START RECORDS FOR THE TASK
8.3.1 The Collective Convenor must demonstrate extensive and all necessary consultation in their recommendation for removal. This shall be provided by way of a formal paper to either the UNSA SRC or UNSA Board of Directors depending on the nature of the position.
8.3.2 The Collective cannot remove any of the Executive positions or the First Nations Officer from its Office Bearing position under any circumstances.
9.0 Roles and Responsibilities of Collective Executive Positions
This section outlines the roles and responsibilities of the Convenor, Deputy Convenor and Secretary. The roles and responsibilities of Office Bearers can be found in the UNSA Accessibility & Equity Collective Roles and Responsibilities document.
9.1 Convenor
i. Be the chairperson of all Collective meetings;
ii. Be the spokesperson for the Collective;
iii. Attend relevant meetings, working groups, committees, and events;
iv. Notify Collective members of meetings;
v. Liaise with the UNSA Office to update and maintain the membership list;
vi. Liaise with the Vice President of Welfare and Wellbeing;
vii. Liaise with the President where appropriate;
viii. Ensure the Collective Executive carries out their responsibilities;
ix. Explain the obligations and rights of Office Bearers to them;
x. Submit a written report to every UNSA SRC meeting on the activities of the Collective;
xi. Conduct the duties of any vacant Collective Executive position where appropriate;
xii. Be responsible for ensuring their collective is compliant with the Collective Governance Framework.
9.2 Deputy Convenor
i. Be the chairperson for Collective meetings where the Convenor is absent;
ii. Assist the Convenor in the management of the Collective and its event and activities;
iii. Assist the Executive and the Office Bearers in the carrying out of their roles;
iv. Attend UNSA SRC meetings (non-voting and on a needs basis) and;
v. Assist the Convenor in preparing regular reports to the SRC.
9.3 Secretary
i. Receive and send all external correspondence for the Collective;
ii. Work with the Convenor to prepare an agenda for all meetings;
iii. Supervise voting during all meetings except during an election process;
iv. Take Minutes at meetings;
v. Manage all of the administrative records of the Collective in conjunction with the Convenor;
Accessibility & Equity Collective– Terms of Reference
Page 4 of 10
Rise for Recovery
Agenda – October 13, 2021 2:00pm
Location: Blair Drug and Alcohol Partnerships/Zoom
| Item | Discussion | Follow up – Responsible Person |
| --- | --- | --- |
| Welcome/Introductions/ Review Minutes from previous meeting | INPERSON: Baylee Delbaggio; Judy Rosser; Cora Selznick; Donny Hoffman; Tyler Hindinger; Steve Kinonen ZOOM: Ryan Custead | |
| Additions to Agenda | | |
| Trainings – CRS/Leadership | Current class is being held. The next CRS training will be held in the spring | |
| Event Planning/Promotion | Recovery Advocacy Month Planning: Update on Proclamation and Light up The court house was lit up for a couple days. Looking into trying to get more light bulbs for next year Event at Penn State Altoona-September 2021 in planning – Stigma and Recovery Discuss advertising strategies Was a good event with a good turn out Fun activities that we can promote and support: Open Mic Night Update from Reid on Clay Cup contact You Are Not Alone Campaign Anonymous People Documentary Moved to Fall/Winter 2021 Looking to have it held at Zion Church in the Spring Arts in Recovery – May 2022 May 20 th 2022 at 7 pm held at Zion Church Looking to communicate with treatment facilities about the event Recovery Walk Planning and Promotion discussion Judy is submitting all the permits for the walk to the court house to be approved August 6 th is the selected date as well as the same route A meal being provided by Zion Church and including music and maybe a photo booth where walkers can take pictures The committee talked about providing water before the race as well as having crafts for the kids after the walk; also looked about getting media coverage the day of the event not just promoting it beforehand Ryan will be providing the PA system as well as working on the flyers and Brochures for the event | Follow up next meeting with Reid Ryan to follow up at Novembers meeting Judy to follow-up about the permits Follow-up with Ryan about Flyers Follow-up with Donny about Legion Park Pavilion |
END RECORDS FOR THE TASK
== TASK DETAILS ==
When a line in the data contains "Deputy", return it as written.

== EXERCISE RESPONSE ==
This section outlines the roles and responsibilities of the Convenor, Deputy Convenor and Secretary. The roles and responsibilities of Office Bearers can be found in the UNSA Accessibility & Equity Collective Roles and Responsibilities document.
9.2 Deputy Convenor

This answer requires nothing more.